═══ Entries shown

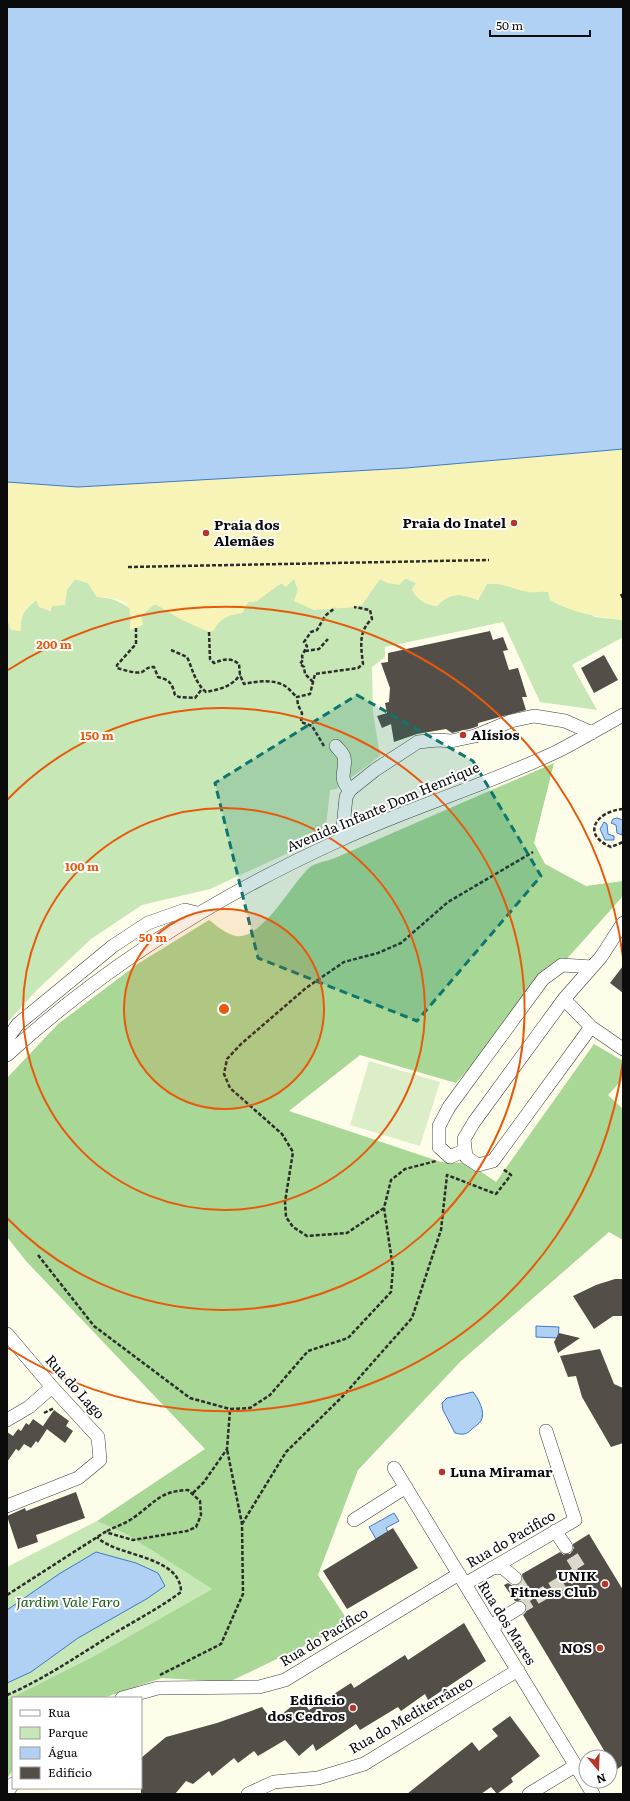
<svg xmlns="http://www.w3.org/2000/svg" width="630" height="1801" viewBox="0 0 630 1801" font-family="Literata,serif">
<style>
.green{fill:#c8e7b6}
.forest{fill:#a9d795}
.sand{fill:#f8f4b8}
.pitch{fill:#dbeec7}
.water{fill:#b1d1f4;stroke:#3a7ac8}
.building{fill:#534e48}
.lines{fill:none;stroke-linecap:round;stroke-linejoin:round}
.minor-tunnel{stroke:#dad9c9;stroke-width:13;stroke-dasharray:13 6;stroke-linecap:butt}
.minor-casing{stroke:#3e3e3e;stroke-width:14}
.path{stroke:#2d2d2d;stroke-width:2.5;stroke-dasharray:4 2;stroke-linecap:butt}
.minor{stroke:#fff;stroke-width:13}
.marked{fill:#0f766e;fill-opacity:0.2;stroke:#0f766e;stroke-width:3;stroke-dasharray:8 5;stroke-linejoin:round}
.ring{fill:none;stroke:#e8590c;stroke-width:2}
.poi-dot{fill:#b63729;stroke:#fff;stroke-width:1.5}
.labels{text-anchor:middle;stroke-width:4;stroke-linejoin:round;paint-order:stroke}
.poi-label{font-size:14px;font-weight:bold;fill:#0b0b0b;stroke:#fff;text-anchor:end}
.street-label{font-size:14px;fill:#0b0b0b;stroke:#fff}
.park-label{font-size:14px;font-style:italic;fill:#22601e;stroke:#fff}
.centre{fill:#e8590c;stroke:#fff;stroke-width:2}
.ring-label{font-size:12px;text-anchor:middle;font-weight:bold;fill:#e8590c;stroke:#fff;stroke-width:4;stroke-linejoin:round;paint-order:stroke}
</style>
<rect width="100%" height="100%" fill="#fefdea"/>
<path class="green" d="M294,578L298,590L335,608L354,607L380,579L388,583L405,578L416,583L412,590C419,601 425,604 437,606C450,592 460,593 478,600L487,584L496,583L531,592L538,590L548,592L595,617L623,620V637L572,665L597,710L540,702L503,622L385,647V657L372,667L373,712L380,756L336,789L330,790L325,836L210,889L142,905L91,939L36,991L7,1023V618L11,630L20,623L23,612L36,600L50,611L52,606L75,579L88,583L97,597C118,598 124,605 141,615L155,604L161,607L217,624L228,615L242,613L248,602L257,601L272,588Z
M97,1521L126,1534L212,1589L96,1655L7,1700V1567Z"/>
<path class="forest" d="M554,763L534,843L545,864L586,886L623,881V896L456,1083L360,1055L289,1111L441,1162L468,1163L496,1182L594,1044L623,1061V1079L608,1095L623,1109V1240L609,1232L461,1361L358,1470L318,1575L350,1624L229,1682L162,1678L103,1698H13V1769L7,1779V1700L96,1655L212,1589L126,1534L97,1521L205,1449L26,1261L7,1237V1078L58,1024L139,963L209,920C217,926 226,934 236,936C262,940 292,883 309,868C314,863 327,861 335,858Z"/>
<path class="sand" d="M623,449V620C598,617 572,613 550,600L548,592C541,591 535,593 529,592C514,590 503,582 487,584L478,600C460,593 450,592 437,606C425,604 419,601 412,590L416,583L406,578L399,585L388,583L380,579L362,605L354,607L314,610L294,601L298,589L294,579L286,587L281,583L257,601L248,602L242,613C230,615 220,617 214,630L209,632L182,620L155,604L141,615L143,625L130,630C130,624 131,614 129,608C125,598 106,597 97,597L88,583L75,579L67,590L65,605L52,606L50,611L39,607L36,600C24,611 20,615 21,631L11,630L7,618V482L78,487L406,468Z"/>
<path class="pitch" d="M369,1061L440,1082L420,1146L350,1125Z"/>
<path class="water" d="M7,7H623V449L406,468L78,487L7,482Z
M617,818L623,820L622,835L617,833L616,825L611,823L613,819Z
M604,822L607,824L608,834L614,836V840H605L600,829Z
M536,1326L559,1327L558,1338L536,1337Z
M473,1392C478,1398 486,1412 481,1421C479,1424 474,1427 472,1429C466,1435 463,1435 455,1433L443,1410L442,1403L447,1398Z
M394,1513L399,1521L386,1528L388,1532L376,1539L369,1527Z
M96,1552L136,1563L158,1573L165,1586L148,1598L78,1638L31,1672L7,1683V1610L59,1574Z"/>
<path class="building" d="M490,631L493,640L503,637L508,650L503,651L509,670L518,668L527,697H522L526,710L478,723V726L473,728L452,733L446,729L417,734L394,742L391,724L382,728L377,716L387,713L385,703L389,702L390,688L381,663L388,662V653Z
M604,655L618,680L594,693L581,668Z
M623,966V993L610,983Z
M615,1279H623V1316H613L594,1329L573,1296L596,1285Z
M559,1333L580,1338L558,1353L554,1342Z
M600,1349L614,1384L623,1388V1443L611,1447L582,1397L576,1376L568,1377L560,1356Z
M54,1410L69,1421L66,1426L73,1431L65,1443L43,1426Z
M33,1419L47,1429L38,1443L36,1441L31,1448L24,1444L19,1451L16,1449L7,1462V1432L13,1436L18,1429L21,1431L26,1423L29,1425Z
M76,1492L85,1518L36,1535L38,1542L18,1549L7,1516L25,1508L26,1511Z
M393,1528L418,1568L347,1609L323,1571Z
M589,1534L623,1590V1765L616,1770L610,1757H608L523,1615L526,1612V1604L523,1601H515L504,1585L508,1583L513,1586L518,1585L523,1580L522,1574L560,1552L563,1554H570L573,1550V1544Z
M464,1623L486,1661L428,1700L425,1694L401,1711L398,1707L360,1730L356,1724L316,1751L313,1744L299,1756L285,1740L258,1756L254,1751L238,1763L234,1758L212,1776L209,1771L193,1784L186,1781L175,1794H141V1758L166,1737L217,1723L262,1707L273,1721L301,1699L309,1710L351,1683L354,1688L405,1655L408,1660Z
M510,1716L540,1756L511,1778L513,1782L497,1794L491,1787L481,1794H407L472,1742L479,1751L498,1736L492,1729Z"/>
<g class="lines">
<path class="minor-tunnel" d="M515,1578L530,1601
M519,1608L581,1571L566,1547"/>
<g class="minor-casing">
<path id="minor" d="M336,746C338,749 343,753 344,757C347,769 337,778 350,790
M342,839L346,797L350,790L375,770L418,742L438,740L451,741L475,736L511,721L534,716L565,721L592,733
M564,999L591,1027L623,1049
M591,1027L493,1161L478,1165L466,1157L464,1139L474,1122L564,999L601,957L623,923
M7,1039L18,1024L113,946L148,923L185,910L197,913
M7,1055C106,965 219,895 340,840C411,807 487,785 558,751C580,740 601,727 623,715
M465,1150L450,1157L439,1147V1126L449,1107L543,979L562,965L592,967
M7,1334L52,1387L98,1437L100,1460L78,1478L7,1506
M7,1420L29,1407L52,1387
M394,1468L593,1794
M354,1520L406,1487
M555,1531L566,1547
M492,1568L502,1567L515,1578
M465,1584L575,1520L546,1431
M493,1630L499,1620L519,1608
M122,1698L158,1688L259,1687L285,1680L459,1574
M7,1792L13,1784
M248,1794L274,1782L318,1778L364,1764L518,1670
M529,1794L575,1766"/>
</g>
<path class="path" d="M128,567L489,560
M621,594L623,598
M136,628V644L117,665V668C124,670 136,674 142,672C147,669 147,667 154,667L158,677C170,680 172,683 175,695L179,697L195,698L202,689
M209,632L210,659L214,663C224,659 230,657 239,664L240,675L244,684C258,681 273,679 285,686C289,688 293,694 297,697
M171,650L187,657C193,670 195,683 206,692C220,689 231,687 240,675
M305,651L319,649L328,639
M313,682L305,674L304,667L300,664L303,660L302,656L307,646L304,642L311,632L317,630L325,616L335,608
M324,746L312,726L301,722L302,713L298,705L297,697L310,694L315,674L358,668L363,664C361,647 358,631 372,619L370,610L354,607
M623,809C597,811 580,834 611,847L623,842
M384,1208L347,1233L307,1236L293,1227L286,1217L285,1202L293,1152L282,1134L230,1088L224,1074L227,1059L241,1044L306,988L344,962L378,953L401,943L448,902L533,852
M38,1255L94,1326L190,1398L230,1409L250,1408L270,1395L308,1351L348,1338L391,1292L393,1268L384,1208L391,1180L405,1169L436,1161
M44,1413L54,1408
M193,1493L204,1482L227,1449L230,1410
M242,1524L286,1452L343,1396L412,1318L441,1230L447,1175L496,1194L511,1175L503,1169
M7,1595L105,1532L133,1540L187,1531L196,1527L201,1515L200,1501L188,1490C159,1491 155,1503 133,1518C125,1524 114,1527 105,1532
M160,1675L221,1644L243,1594L242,1524L227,1449
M7,1695C42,1680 73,1659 105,1639C130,1623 157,1610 181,1592C181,1555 116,1557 97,1537"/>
<use href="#minor" class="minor"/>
</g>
<path class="marked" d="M357,695L473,761L541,876L417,1021L258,958L215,783Z"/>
<circle cx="224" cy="1009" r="100" fill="#e8590c" fill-opacity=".12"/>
<g class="ring">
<circle cx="224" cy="1009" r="100"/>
<circle cx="224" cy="1009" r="201"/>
<path d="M7 800A301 301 0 1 1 7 1218"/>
<path d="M623 1061A402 402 0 0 1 8 1348M8 670A402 402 0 0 1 623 957"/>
</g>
<g class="poi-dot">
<circle cx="514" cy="523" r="4"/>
<circle cx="206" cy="533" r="4"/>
<circle cx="463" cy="735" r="4"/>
<circle cx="442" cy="1472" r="4"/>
<circle cx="605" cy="1584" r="4"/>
<circle cx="600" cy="1648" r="4"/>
<circle cx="353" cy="1708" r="4"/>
</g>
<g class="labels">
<g class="poi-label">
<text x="506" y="528">Praia do Inatel</text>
<text x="214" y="530" text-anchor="start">Praia dos<tspan x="214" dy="16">Alemães</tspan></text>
<text x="471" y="740" text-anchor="start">Alísios</text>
<text x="450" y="1477" text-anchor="start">Luna Miramar</text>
<text x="597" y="1581">UNIK<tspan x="597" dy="16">Fitness Club</tspan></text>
<text x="592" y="1653">NOS</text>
<text x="345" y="1705">Edificio<tspan x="345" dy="16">dos Cedros</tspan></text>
</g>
<g class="street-label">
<text transform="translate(383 807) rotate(-23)" y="5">Avenida Infante Dom Henrique</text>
<text transform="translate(75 1387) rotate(48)" y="5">Rua do Lago</text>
<text transform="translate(511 1539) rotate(-30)" y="5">Rua do Pacifico</text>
<text transform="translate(507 1623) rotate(58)" y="5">Rua dos Mares</text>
<text transform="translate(324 1637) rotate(-31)" y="5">Rua do Pacífico</text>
<text transform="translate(411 1715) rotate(-30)" y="5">Rua do Mediterrâneo</text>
</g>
<g class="park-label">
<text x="68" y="1607">Jardim Vale Faro</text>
</g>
</g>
<circle cx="224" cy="1009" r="6" class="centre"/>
<g class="ring-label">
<text x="54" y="649">200 m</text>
<text x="97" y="740">150 m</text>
<text x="82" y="871">100 m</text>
<text x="153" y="942">50 m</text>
</g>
<rect width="630" height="1801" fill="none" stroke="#0b0b0b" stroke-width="16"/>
<rect x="12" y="1697" width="130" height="92" fill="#ffffff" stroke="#9d9d9d"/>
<rect x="20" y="1710" width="20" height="6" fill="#ffffff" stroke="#9d9d9d"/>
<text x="48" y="1717" font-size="12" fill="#0b0b0b">Rua</text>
<rect x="20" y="1727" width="20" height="12" fill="#c8e7b6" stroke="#9d9d9d"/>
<text x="48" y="1737" font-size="12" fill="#0b0b0b">Parque</text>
<rect x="20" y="1747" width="20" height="12" fill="#b1d1f4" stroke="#9d9d9d"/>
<text x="48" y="1757" font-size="12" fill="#0b0b0b">Água</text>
<rect x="20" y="1767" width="20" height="12" fill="#534e48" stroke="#9d9d9d"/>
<text x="48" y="1777" font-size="12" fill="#0b0b0b">Edifício</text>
<g transform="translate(598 1769) rotate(161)"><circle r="19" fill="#ffffff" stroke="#9d9d9d"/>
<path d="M0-3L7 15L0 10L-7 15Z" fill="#b63729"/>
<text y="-6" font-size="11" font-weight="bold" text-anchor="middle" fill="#0b0b0b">N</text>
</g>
<path d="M490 30v6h100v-6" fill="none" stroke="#0b0b0b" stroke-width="2"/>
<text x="496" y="30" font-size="12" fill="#0b0b0b" stroke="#ffffff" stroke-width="3" paint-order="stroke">50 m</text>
</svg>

══════

_Task description_
Among the lines above, return each one holding the string "linecap".

_Answer to the problem_
.lines{fill:none;stroke-linecap:round;stroke-linejoin:round}
.minor-tunnel{stroke:#dad9c9;stroke-width:13;stroke-dasharray:13 6;stroke-linecap:butt}
.path{stroke:#2d2d2d;stroke-width:2.5;stroke-dasharray:4 2;stroke-linecap:butt}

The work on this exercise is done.